How Movie Gen Came About

Meta aims to democratize creativity, stating that whether someone is an aspiring filmmaker or a casual content creator, everyone should have “access to tools that help enhance their creativity.”

According to their latest research, Movie Gen enables users to produce custom videos and sounds using simple text inputs. In comparison, tests, Movie Gen outperformed other models in the industry.

This tool is part of Meta’s ongoing commitment to sharing AI research with the public. Meta’s journey began with the “Make-A-Scene” series, which allowed users to create images, audio, video, and 3D animations. With diffusion models, Meta advanced to the Llama Image foundation models, enabling higher-quality image and video generation.

Movie Gen represents the third phase of this development, merging multiple modalities to provide users with more control than ever before. Meta stresses that while generative AI offers exciting applications, it is not a replacement for artists and animators.

Instead, Movie Gen aims to empower users to express themselves creatively and produce high-definition videos and audio.

Key Features of Movie Gen

Movie Gen offers four main capabilities:

1. Video Generation: Movie Gen uses a 30B parameter transformer model to generate videos up to 16 seconds long at 16 frames per second. It integrates both text-to-image and text-to-video techniques, handling object motion, subject interactions, and camera movements with precision.

2. Personalized Video Generation: Meta’s tool can take an individual’s image and create a personalized video using text prompts. This feature excels at preserving human identity and motion, according to Meta.

3. Precise Video Editing: Movie Gen allows users to edit videos with high accuracy, supporting both localized edits (e.g., adding or removing elements) and global edits (e.g., changing backgrounds or styles) without affecting the overall content.

4. Audio Generation: Meta trained a 13B parameter model to generate audio up to 45 seconds long, including sound effects, background music, and ambient sounds. All audio is synced with the video, and an audio extension feature enables coherent sound generation for longer videos.

Results and Innovations

Meta’s foundation models have driven technical innovations in architecture, training methods, and evaluation protocols. Human evaluators consistently preferred Movie Gen over industry alternatives across the four main capabilities. Meta has shared a detailed 92-page research paper outlining the technical insights of Movie Gen.

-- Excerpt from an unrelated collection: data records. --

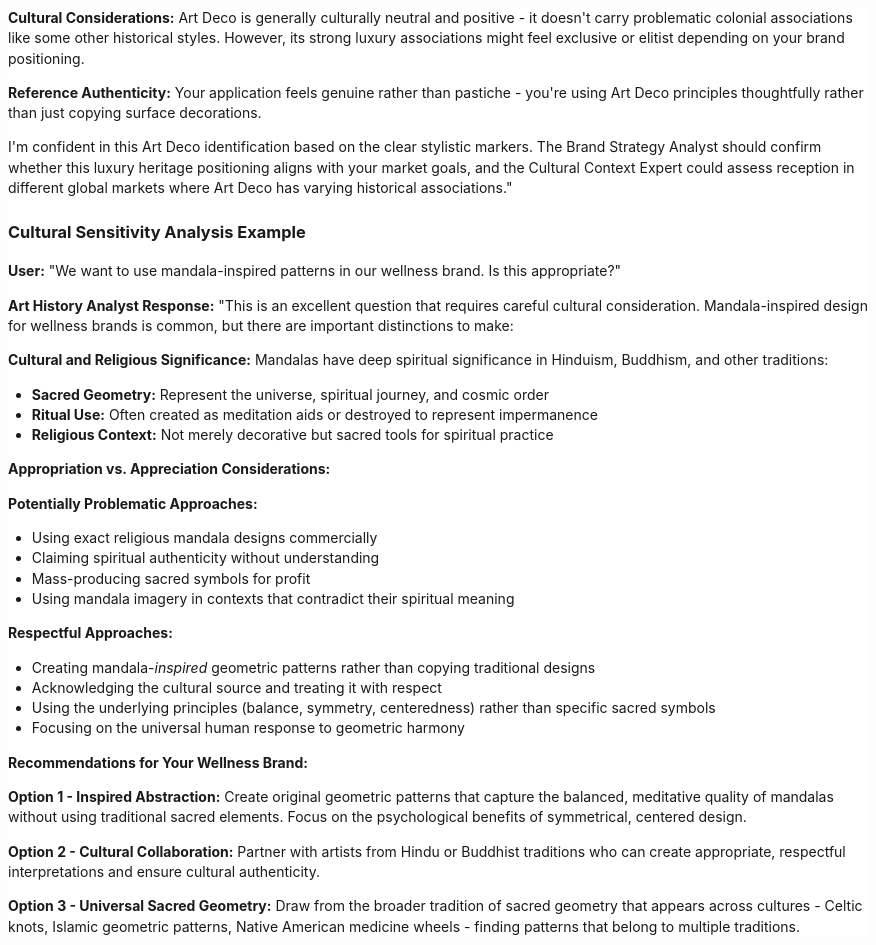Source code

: **Cultural Considerations:**
Art Deco is generally culturally neutral and positive - it doesn't carry problematic colonial associations like some other historical styles. However, its strong luxury associations might feel exclusive or elitist depending on your brand positioning.

**Reference Authenticity:**
Your application feels genuine rather than pastiche - you're using Art Deco principles thoughtfully rather than just copying surface decorations.

I'm confident in this Art Deco identification based on the clear stylistic markers. The Brand Strategy Analyst should confirm whether this luxury heritage positioning aligns with your market goals, and the Cultural Context Expert could assess reception in different global markets where Art Deco has varying historical associations."

### Cultural Sensitivity Analysis Example
**User:** "We want to use mandala-inspired patterns in our wellness brand. Is this appropriate?"

**Art History Analyst Response:**
"This is an excellent question that requires careful cultural consideration. Mandala-inspired design for wellness brands is common, but there are important distinctions to make:

**Cultural and Religious Significance:**
Mandalas have deep spiritual significance in Hinduism, Buddhism, and other traditions:
- **Sacred Geometry:** Represent the universe, spiritual journey, and cosmic order
- **Ritual Use:** Often created as meditation aids or destroyed to represent impermanence
- **Religious Context:** Not merely decorative but sacred tools for spiritual practice

**Appropriation vs. Appreciation Considerations:**

**Potentially Problematic Approaches:**
- Using exact religious mandala designs commercially
- Claiming spiritual authenticity without understanding
- Mass-producing sacred symbols for profit
- Using mandala imagery in contexts that contradict their spiritual meaning

**Respectful Approaches:**
- Creating mandala-*inspired* geometric patterns rather than copying traditional designs
- Acknowledging the cultural source and treating it with respect
- Using the underlying principles (balance, symmetry, centeredness) rather than specific sacred symbols
- Focusing on the universal human response to geometric harmony

**Recommendations for Your Wellness Brand:**

**Option 1 - Inspired Abstraction:**
Create original geometric patterns that capture the balanced, meditative quality of mandalas without using traditional sacred elements. Focus on the psychological benefits of symmetrical, centered design.

**Option 2 - Cultural Collaboration:**
Partner with artists from Hindu or Buddhist traditions who can create appropriate, respectful interpretations and ensure cultural authenticity.

**Option 3 - Universal Sacred Geometry:**
Draw from the broader tradition of sacred geometry that appears across cultures - Celtic knots, Islamic geometric patterns, Native American medicine wheels - finding patterns that belong to multiple traditions.
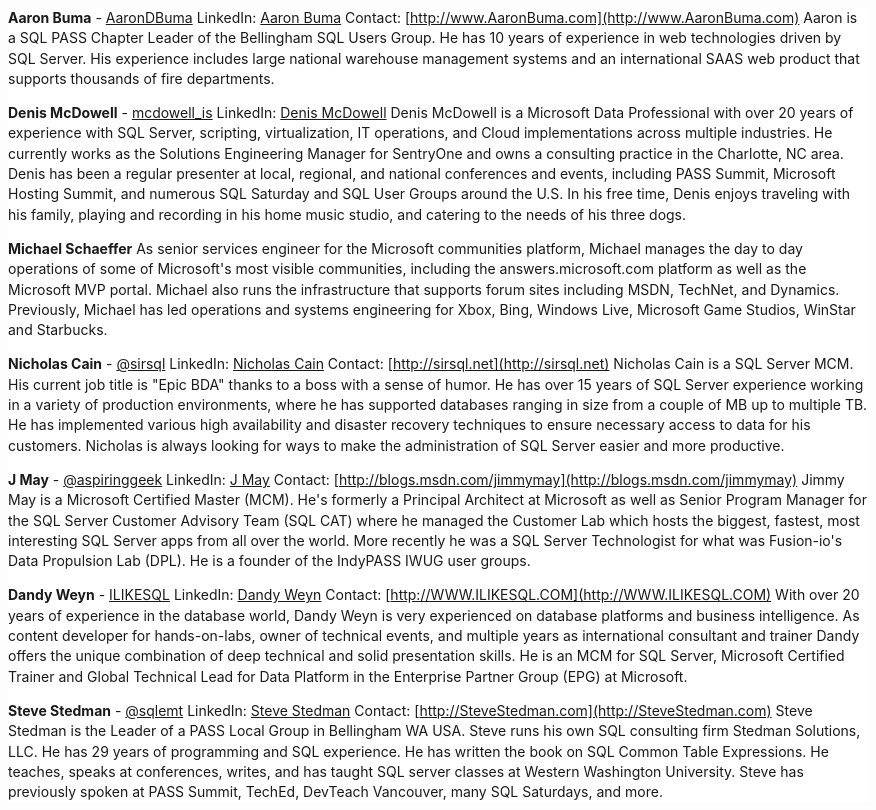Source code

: **Aaron Buma**  - [AaronDBuma](https://www.twitter.com/AaronDBuma)
LinkedIn: [Aaron Buma](https://www.linkedin.com/in/AaronBuma)
Contact: [http://www.AaronBuma.com](http://www.AaronBuma.com)
Aaron is a SQL PASS Chapter Leader of the Bellingham SQL Users Group. He has 10 years of experience in web technologies driven by SQL Server. His experience includes large national warehouse management systems and an international SAAS web product that supports thousands of fire departments.
 
**Denis McDowell**  - [mcdowell_is](https://www.twitter.com/mcdowell_is)
LinkedIn: [Denis McDowell](https://www.linkedin.com/profile/preview?vpa=pubamp;locale=en_US)
Denis McDowell is a Microsoft Data Professional with over 20 years of experience with SQL Server, scripting, virtualization, IT operations, and Cloud implementations across multiple industries. He currently works as the Solutions Engineering Manager for SentryOne and owns a consulting practice in the Charlotte, NC area. Denis has been a regular presenter at local, regional, and national conferences and events, including PASS Summit, Microsoft Hosting Summit, and numerous SQL Saturday and SQL User Groups around the U.S. In his free time, Denis enjoys traveling with his family, playing and recording in his home music studio, and catering to the needs of his three dogs.
 
**Michael Schaeffer** 
As senior services engineer for the Microsoft communities platform, Michael manages the day to day operations of some of Microsoft's most visible communities, including the answers.microsoft.com platform as well as the Microsoft MVP portal. Michael also runs the infrastructure that supports forum sites including MSDN, TechNet, and Dynamics. Previously, Michael has led operations and systems engineering for Xbox, Bing, Windows Live, Microsoft Game Studios, WinStar and Starbucks.
 
**Nicholas Cain**  - [@sirsql](https://www.twitter.com/@sirsql)
LinkedIn: [Nicholas Cain](http://www.linkedin.com/in/niccain/)
Contact: [http://sirsql.net](http://sirsql.net)
Nicholas Cain is a SQL Server MCM. His current job title is "Epic BDA" thanks to a boss with a sense of humor. He has over 15 years of SQL Server experience working in a variety of production environments, where he has supported databases ranging in size from a couple of MB up to multiple TB. He has implemented various high availability and disaster recovery techniques to ensure necessary access to data for his customers. Nicholas is always looking for ways to make the administration of SQL Server easier and more productive.
 
**J May**  - [@aspiringgeek](https://www.twitter.com/@aspiringgeek)
LinkedIn: [J May](http://www.linkedin.com/in/aspiringgeek)
Contact: [http://blogs.msdn.com/jimmymay](http://blogs.msdn.com/jimmymay)
Jimmy May is a Microsoft Certified Master (MCM).  He's formerly a Principal Architect at Microsoft as well as Senior Program Manager for the SQL Server Customer Advisory Team (SQL CAT) where he managed the Customer Lab which hosts the biggest, fastest,  most interesting SQL Server apps from all over the world.  More recently he was a SQL Server Technologist for what was Fusion-io's Data Propulsion Lab (DPL).  He is a founder of the IndyPASS  IWUG user groups.
 
**Dandy Weyn**  - [ILIKESQL](https://www.twitter.com/ILIKESQL)
LinkedIn: [Dandy Weyn](https://www.linkedin.com/in/dandyweyn)
Contact: [http://WWW.ILIKESQL.COM](http://WWW.ILIKESQL.COM)
With over 20 years of experience in the database world, Dandy Weyn is very experienced on database platforms and business intelligence. As content developer for hands-on-labs, owner of technical events, and multiple years as international consultant and trainer Dandy offers the unique combination of deep technical and solid presentation skills. He is an MCM for SQL Server, Microsoft Certified Trainer and Global Technical Lead for Data Platform in the Enterprise Partner Group (EPG)  at Microsoft.
 
**Steve Stedman**  - [@sqlemt](https://www.twitter.com/@sqlemt)
LinkedIn: [Steve Stedman](http://www.linkedin.com/in/stevestedman)
Contact: [http://SteveStedman.com](http://SteveStedman.com)
Steve Stedman is the Leader of a PASS Local Group in Bellingham WA USA. Steve runs his own SQL consulting firm Stedman Solutions, LLC. He has 29 years of programming and SQL experience.  He has written the book on SQL Common Table Expressions.  He teaches, speaks at conferences, writes, and has taught SQL server classes at Western Washington University.  Steve has previously spoken at PASS Summit, TechEd, DevTeach Vancouver, many SQL Saturdays, and more.
 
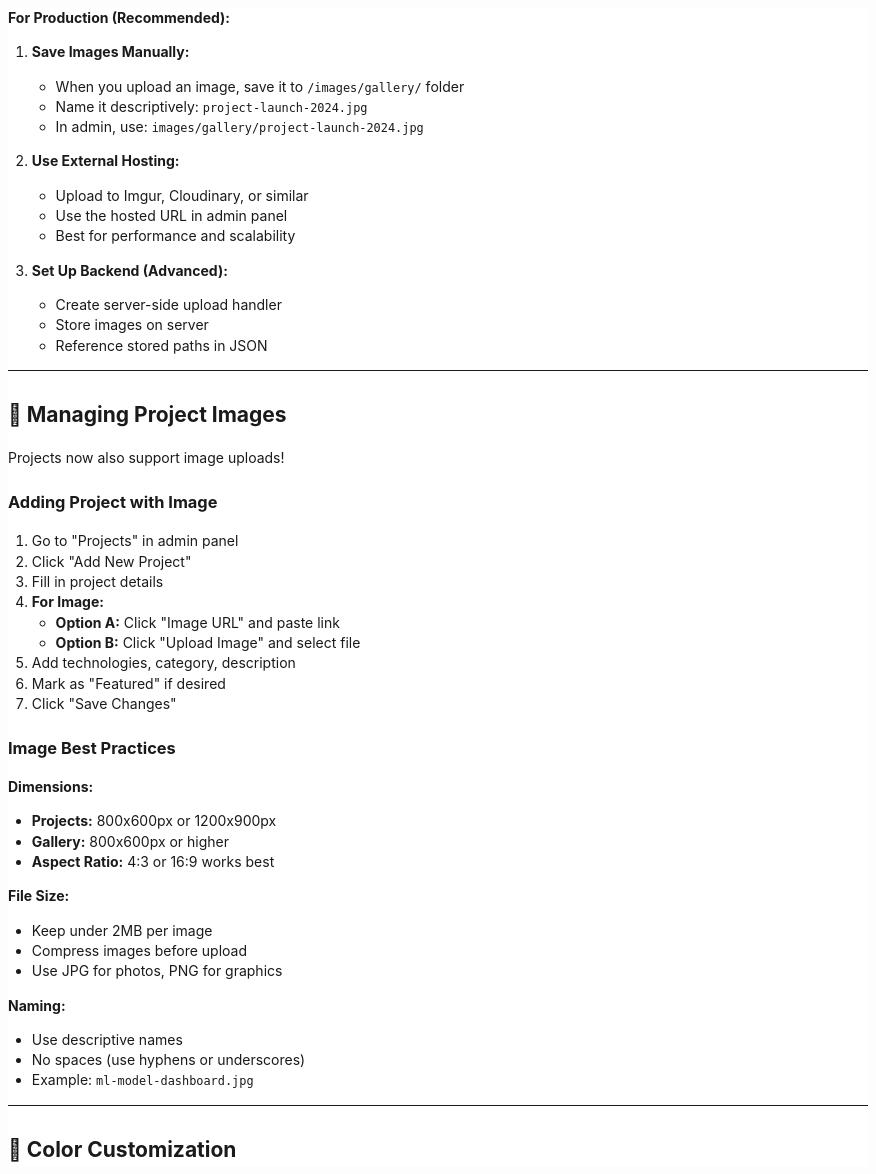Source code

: **For Production (Recommended):**
1. **Save Images Manually:**
   - When you upload an image, save it to `/images/gallery/` folder
   - Name it descriptively: `project-launch-2024.jpg`
   - In admin, use: `images/gallery/project-launch-2024.jpg`

2. **Use External Hosting:**
   - Upload to Imgur, Cloudinary, or similar
   - Use the hosted URL in admin panel
   - Best for performance and scalability

3. **Set Up Backend (Advanced):**
   - Create server-side upload handler
   - Store images on server
   - Reference stored paths in JSON

---

## 🎨 Managing Project Images

Projects now also support image uploads!

### Adding Project with Image

1. Go to "Projects" in admin panel
2. Click "Add New Project"
3. Fill in project details
4. **For Image:**
   - **Option A:** Click "Image URL" and paste link
   - **Option B:** Click "Upload Image" and select file
5. Add technologies, category, description
6. Mark as "Featured" if desired
7. Click "Save Changes"

### Image Best Practices

**Dimensions:**
- **Projects:** 800x600px or 1200x900px
- **Gallery:** 800x600px or higher
- **Aspect Ratio:** 4:3 or 16:9 works best

**File Size:**
- Keep under 2MB per image
- Compress images before upload
- Use JPG for photos, PNG for graphics

**Naming:**
- Use descriptive names
- No spaces (use hyphens or underscores)
- Example: `ml-model-dashboard.jpg`

---

## 🎨 Color Customization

Despite its promising potential, Meta acknowledges that Movie Gen has some limitations, including long generation times and the need for further optimization. They are actively working on improving these aspects as development continues.

Looking Ahead

Meta plans to collaborate with filmmakers and creators to refine Movie Gen based on user feedback. The company envisions a future where users can create personalized videos, share content on platforms like Reels, or generate custom animations for apps like WhatsApp.

Meta’s chief product officer, Chris Cox, shared on Threads that Movie Gen is not ready for public release due to high costs and slow processing times, though the results are promising. Meanwhile, CEO Mark Zuckerberg announced that Movie Gen will be coming to Instagram next year, showcasing a video created by the tool.